Computational approaches to today’s most pressing and world-changing questions are reliant on subroutines for fundamental linear algebraic tasks. There is a lot of work on the design and analysis of algorithms for an increasingly prevalent subset of such tasks: those involving matrix functions of Hermitian (or real symmetric) matrices. Here $\mathbf{A}$ will be a $n\times n$ Hermitian matrix with eigenvalues $\Lambda := \{ \lambda_i \}_{i=0}^{n-1}$ and (orthonormal) eigenvectors $\{ \mathbf{u}_i\}_{i=0}^{n-1}$; i.e., $\mathbf{A} = \sum_{i=0}^{n-1} \lambda_i \mathbf{u}_i \mathbf{u}_i^\mathsf{T}.$ A matrix function transforms the eigenvalues of a Hermitian (or symmetric) matrix according to some scalar function, while leaving the eigenvectors untouched.
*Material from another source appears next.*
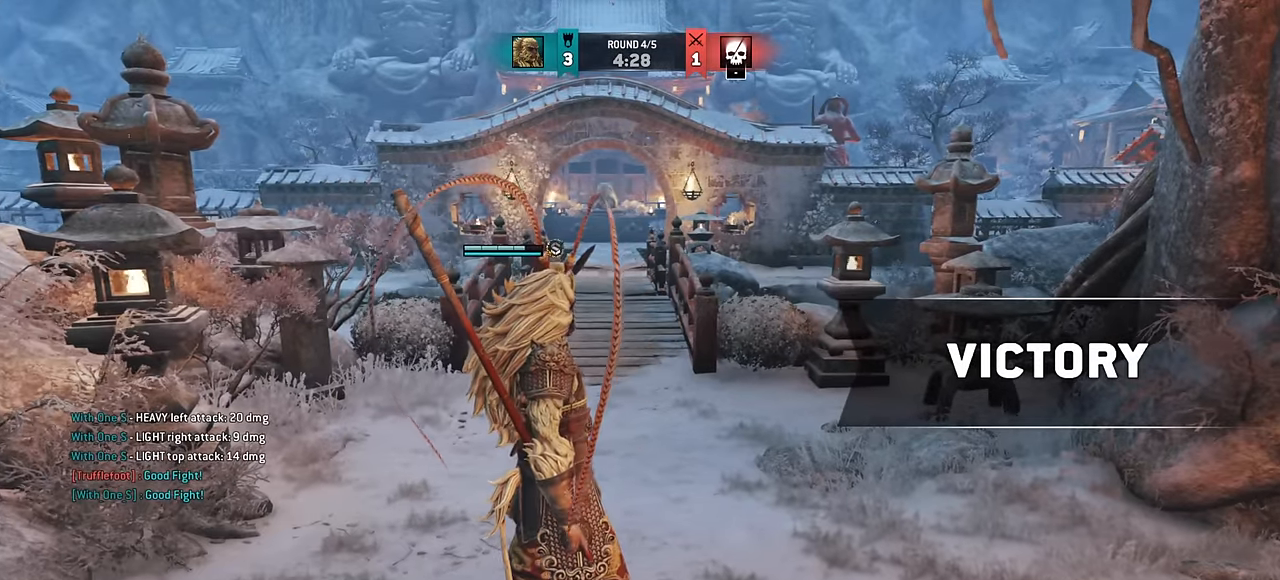
{"keys": ["shift", "w"], "mouse": [], "events": [[50, "w", "down"], [317, "shift", "down"]]}
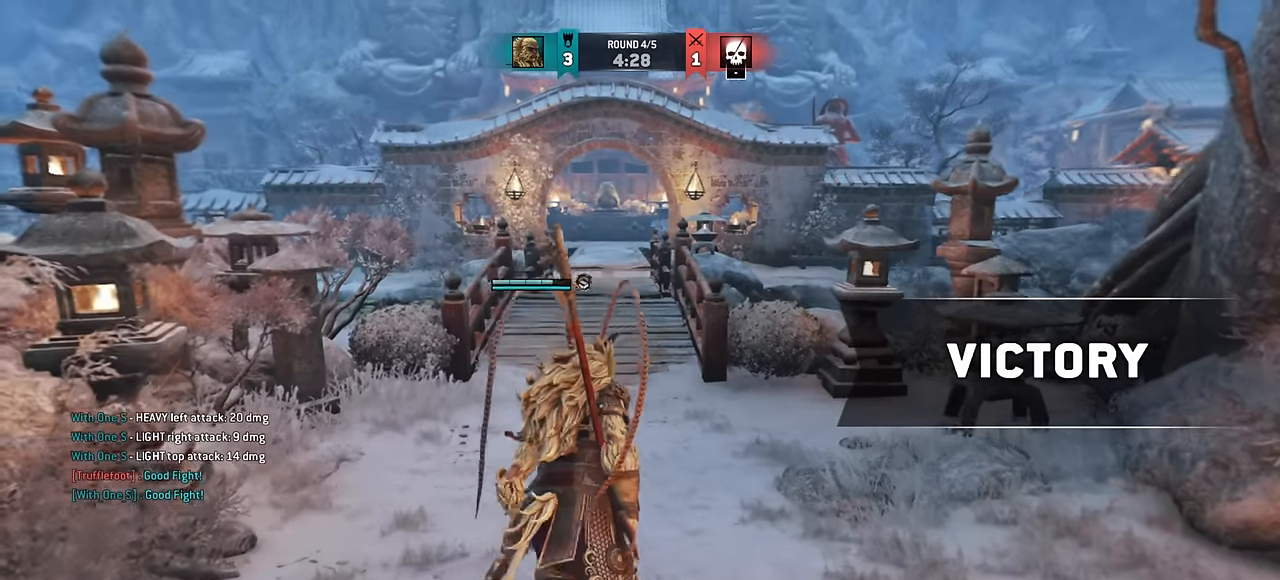
{"keys": ["w"], "mouse": [], "events": [[200, "shift", "up"]]}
The matrix function $f(\mathbf{A})$, induced by $f:\mathbb{R}\to\mathbb{R}$ and $\mathbf{A}$, is defined as $f(\mathbf{A}):= \sum_{i=0}^{n-1} f(\lambda_i) \mathbf{u}_i \mathbf{u}_i^\mathsf{T}.$

Perhaps the most well known example of a matrix function is the matrix inverse $\mathbf{A}^{-1}$, which corresponds to the inverse function $f(x) = x^{-1}$. Other common matrix functions including the matrix sign, logarithm, exponential, square root, and inverse square root, each of which has many applications throughout the mathematical sciences.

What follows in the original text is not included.